It may seem intuitive that business intelligence (BI) and analytics can help to improve clinical care, reduce costs and more. What may not be as intuitive is developing a strategy to achieve this in an efficient, scalable and sustainable way.
According to HIMSS, “Clinical and business intelligence efforts empower members with practical guidance and unbiased information on how to harness data to inform accountable, high-quality patient care and fuel unparalleled business insight – all the while improving an organization’s fiscal performance.” The phrase “unbiased information” means an organization has done the work of bringing together all key data sources and matched, merged, cleansed, enriched, mastered, organized and made them (in the form of BI and analytics) easily accessible to every part of the business. Once completed, harnessing data is achieved by keeping three essential strategies in mind: performance improvement, benchmarking and monitoring.
Organizations must use benchmarks and goals to guide clinical and financial improvement efforts. As healthcare has been struggling over the last decade to shift its business model from fee-for-service to valued-based care, efforts around clinical quality and operational performance improvement have reached a fever pitch. If not carefully coordinated, duplicate improvement efforts – especially those that impact clinical workflow – can be more disruptive than beneficial.
Benchmarks help to reduce duplication of efforts while supporting the coordination of programs, enabling workers to focus only on the areas that are most in need. For example, if only 72% of patients in a local Dallas hospital reported that staff always explained medications before administering, that would sound troubling. In reality, the average in Texas is 68% and nationally is 66%. So, the score of 72% is not dire and may possibly convince administrators to redirect their quality improvement resources toward a different area.
Readily incorporate benchmarks into BI and analytics by using sources such as Hospital Compare, Healthgrades, US News & World Report, and the NCQA. Once the integration is complete, you need an additional step to strategically align improvement efforts and goals. Leadership across the board must review how they rank, measure for measure, against benchmarks and set realistic goals for each metric so that everyone can see, at an enterprise level, where they are and where they need to be.
It may help if these goals are generally consistent. For example, top quartile or top decile may be an ideal starting point for all metrics. Once goals are established, review those areas with the greatest gaps and target the top two to five based on the number of performance improvement resources available. As you achieve each of the top priority initiatives, target the next area with the greatest gap and continue to improve.
As performance improvement activities proceed for the top targets, it is important to monitor all other metrics to ensure no changes occur dramatically during day-to-day or monthly operations. A designated team should regularly review all metrics against previous performance as well as all established benchmarks and goals. Source this team from quality assurance, operations, or other areas and report their findings and recommendations on a regular basis through data governance or a similar leadership structure. It may also be helpful to empower members of this group to reach out directly to responsible areas so that they have an opportunity to correct course before the detected variance becomes significant.
These guidelines can help establish an efficient and orthodox way to harness BI and analytics, improve clinical care and reduce costs. But what else can they help with? Most BI and analytics are generally descriptive in nature and characterize what has happened or is happening using past or near real time data.
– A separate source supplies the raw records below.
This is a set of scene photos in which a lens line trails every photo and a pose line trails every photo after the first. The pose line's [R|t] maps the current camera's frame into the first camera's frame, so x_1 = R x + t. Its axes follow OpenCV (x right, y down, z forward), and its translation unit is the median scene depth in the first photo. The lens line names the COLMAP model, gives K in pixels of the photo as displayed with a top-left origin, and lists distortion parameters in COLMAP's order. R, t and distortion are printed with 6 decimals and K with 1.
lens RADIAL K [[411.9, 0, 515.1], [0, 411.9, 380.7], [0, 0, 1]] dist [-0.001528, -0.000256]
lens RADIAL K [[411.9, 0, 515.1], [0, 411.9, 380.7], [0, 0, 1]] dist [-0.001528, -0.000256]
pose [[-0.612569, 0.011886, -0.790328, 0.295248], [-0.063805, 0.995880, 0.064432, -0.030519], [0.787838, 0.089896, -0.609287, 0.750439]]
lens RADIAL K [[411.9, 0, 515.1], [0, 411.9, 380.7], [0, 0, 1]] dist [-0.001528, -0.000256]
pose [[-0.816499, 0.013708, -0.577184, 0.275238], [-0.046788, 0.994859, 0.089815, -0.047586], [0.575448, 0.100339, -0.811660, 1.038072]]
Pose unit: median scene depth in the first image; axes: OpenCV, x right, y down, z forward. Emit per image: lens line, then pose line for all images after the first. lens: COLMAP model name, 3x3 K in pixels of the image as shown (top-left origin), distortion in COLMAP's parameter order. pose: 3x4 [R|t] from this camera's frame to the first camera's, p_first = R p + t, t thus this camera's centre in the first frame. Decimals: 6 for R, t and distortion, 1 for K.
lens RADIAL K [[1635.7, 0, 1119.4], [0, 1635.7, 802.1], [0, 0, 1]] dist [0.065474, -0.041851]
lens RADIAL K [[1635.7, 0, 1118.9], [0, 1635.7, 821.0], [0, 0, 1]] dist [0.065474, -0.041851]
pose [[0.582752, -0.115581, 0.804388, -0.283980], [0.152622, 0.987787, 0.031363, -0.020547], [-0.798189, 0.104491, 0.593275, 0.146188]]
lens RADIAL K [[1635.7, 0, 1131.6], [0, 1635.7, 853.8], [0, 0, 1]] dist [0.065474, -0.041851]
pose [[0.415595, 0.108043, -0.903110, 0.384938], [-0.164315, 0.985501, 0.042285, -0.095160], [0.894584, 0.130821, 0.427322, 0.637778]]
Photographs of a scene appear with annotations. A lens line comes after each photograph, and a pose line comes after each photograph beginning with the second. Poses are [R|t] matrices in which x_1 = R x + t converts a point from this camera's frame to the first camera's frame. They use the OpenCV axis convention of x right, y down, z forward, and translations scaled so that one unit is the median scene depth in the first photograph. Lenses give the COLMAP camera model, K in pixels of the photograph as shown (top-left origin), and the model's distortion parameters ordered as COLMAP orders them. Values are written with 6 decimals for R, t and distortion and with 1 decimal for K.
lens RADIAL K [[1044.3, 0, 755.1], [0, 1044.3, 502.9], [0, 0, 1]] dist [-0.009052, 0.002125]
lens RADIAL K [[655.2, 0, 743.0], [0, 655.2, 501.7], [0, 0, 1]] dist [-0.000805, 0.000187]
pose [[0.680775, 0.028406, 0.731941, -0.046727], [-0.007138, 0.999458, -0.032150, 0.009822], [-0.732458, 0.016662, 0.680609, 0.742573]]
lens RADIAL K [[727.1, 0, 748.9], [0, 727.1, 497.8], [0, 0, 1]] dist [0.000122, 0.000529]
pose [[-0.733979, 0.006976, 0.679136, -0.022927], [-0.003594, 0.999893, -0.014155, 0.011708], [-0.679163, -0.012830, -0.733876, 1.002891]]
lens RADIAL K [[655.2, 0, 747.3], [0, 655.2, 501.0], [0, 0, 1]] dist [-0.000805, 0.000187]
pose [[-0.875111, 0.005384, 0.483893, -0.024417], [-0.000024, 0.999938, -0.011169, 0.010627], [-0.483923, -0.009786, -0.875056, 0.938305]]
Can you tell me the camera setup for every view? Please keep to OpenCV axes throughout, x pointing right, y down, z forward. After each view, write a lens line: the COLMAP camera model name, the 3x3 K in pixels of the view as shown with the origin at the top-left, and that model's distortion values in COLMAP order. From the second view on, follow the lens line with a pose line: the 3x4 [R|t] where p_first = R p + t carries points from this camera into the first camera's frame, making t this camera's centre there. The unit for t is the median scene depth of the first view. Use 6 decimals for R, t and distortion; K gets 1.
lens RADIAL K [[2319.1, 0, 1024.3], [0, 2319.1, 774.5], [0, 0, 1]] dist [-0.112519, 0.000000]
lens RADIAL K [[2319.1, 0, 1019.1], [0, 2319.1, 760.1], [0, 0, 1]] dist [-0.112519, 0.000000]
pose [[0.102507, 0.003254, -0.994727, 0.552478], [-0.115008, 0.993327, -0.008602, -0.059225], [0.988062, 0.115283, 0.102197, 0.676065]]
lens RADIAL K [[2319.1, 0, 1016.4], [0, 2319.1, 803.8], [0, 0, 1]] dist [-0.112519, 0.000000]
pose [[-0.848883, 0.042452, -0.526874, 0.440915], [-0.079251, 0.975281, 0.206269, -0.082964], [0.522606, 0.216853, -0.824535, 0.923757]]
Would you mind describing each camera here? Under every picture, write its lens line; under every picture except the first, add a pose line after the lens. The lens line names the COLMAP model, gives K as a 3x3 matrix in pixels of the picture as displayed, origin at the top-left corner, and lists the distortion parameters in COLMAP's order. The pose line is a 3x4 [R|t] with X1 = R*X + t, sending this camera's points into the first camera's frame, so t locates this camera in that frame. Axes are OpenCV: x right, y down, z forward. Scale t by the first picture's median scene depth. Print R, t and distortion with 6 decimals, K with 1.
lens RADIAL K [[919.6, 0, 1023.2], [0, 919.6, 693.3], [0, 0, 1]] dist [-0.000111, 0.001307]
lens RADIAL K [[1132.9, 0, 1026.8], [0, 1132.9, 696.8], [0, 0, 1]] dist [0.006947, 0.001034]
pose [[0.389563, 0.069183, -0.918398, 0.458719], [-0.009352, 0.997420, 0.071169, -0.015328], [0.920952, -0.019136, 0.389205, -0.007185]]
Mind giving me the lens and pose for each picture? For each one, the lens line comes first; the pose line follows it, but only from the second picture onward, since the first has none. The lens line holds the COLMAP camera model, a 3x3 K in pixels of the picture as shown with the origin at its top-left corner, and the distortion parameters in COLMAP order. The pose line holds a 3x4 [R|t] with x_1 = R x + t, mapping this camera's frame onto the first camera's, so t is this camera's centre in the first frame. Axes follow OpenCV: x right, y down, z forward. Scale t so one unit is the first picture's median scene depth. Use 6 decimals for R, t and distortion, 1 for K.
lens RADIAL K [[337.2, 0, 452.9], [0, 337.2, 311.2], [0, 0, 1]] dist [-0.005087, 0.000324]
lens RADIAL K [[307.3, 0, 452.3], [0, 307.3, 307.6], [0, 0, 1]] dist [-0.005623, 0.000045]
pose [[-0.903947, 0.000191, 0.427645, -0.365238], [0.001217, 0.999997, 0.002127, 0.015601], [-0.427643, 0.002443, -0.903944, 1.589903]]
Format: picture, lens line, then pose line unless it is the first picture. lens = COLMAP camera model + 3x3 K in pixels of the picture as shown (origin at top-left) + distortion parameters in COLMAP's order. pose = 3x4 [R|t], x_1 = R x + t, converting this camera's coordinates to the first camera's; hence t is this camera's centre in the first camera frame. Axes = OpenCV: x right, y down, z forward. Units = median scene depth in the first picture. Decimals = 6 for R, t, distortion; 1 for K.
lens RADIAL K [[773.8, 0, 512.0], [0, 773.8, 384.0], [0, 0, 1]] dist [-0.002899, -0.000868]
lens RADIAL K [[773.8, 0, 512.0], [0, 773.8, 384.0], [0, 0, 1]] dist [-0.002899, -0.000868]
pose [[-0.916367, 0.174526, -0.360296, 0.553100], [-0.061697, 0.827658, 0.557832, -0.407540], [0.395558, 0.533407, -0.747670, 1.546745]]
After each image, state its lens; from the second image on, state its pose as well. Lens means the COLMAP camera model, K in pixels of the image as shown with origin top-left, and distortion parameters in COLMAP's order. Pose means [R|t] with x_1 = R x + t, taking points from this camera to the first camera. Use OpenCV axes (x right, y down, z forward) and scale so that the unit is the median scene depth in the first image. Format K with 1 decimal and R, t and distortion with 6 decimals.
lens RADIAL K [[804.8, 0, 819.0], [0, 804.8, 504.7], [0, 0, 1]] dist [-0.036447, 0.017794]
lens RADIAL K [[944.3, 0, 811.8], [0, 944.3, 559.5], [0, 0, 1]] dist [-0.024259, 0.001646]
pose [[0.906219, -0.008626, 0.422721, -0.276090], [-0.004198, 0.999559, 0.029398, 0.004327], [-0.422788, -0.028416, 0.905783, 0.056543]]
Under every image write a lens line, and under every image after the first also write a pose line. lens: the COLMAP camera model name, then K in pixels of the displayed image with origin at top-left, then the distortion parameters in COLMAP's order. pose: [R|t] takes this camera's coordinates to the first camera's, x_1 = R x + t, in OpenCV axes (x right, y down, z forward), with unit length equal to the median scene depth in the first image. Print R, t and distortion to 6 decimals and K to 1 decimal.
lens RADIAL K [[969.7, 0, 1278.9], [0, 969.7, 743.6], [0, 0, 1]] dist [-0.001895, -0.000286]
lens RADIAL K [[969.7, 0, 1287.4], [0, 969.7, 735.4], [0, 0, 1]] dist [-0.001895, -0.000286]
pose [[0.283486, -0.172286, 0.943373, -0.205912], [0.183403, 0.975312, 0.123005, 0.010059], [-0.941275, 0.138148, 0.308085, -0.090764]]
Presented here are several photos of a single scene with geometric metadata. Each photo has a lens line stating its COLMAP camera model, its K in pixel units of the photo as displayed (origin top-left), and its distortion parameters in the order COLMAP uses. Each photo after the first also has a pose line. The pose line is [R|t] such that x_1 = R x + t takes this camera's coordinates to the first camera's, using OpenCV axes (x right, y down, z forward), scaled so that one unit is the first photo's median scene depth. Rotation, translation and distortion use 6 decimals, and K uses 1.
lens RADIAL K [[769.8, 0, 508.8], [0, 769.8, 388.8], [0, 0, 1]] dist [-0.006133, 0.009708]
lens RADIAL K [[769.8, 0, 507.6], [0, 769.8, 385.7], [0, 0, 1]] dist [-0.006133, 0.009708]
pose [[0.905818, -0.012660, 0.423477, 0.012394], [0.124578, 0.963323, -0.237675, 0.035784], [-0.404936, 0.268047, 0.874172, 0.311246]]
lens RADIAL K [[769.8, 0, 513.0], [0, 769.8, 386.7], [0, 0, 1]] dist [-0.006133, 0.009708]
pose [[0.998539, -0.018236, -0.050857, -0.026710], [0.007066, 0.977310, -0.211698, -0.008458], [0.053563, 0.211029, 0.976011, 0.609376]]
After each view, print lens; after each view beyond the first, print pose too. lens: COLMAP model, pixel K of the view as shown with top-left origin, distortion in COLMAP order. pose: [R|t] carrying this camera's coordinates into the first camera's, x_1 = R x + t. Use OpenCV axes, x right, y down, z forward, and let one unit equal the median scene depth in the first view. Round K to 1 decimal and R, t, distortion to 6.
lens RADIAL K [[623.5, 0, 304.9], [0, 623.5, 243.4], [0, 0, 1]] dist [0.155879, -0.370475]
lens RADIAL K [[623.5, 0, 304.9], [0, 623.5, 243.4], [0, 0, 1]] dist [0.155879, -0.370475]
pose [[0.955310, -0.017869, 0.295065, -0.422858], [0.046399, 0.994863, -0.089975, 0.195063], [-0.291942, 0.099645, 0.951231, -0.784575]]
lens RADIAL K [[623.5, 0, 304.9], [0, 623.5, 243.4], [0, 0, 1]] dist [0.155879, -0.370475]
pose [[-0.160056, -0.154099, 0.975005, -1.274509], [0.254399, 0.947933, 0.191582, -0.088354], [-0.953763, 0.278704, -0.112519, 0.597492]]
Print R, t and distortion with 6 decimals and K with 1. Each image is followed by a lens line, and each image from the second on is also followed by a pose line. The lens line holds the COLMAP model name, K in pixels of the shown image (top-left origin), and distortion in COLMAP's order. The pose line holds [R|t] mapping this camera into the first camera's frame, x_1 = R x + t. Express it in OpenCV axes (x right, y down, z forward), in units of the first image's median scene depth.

At some point, analytics need to be more predictive in nature so organizations can be proactive, increasing their efficiency and effectiveness. With modern analytics technology, developing predictive models is not as daunting as it once was. Use cases should be oriented around the best clinical and business ROI, which will vary based on each hospital system or patient. As a starting point, some areas to consider in healthcare are predictive staffing, readmissions, general and ICU LOS, appointment no-shows, fraud detection and prevention, denials management and supply chain.
BI and analytics are essential for organizations to thrive in the midst of the complexities of modern healthcare. As value-based care creates financial pressure and required regulatory reporting becomes essential, building these technologies upon a foundation of high-quality, benchmarked data coupled with careful coordination of performance improvement and monitoring activities is a must. Following these approaches will create consistent, sustainable, organizational improvement in clinical outcomes and cost reductions, and maximize the utilization and ROI of your analytics program.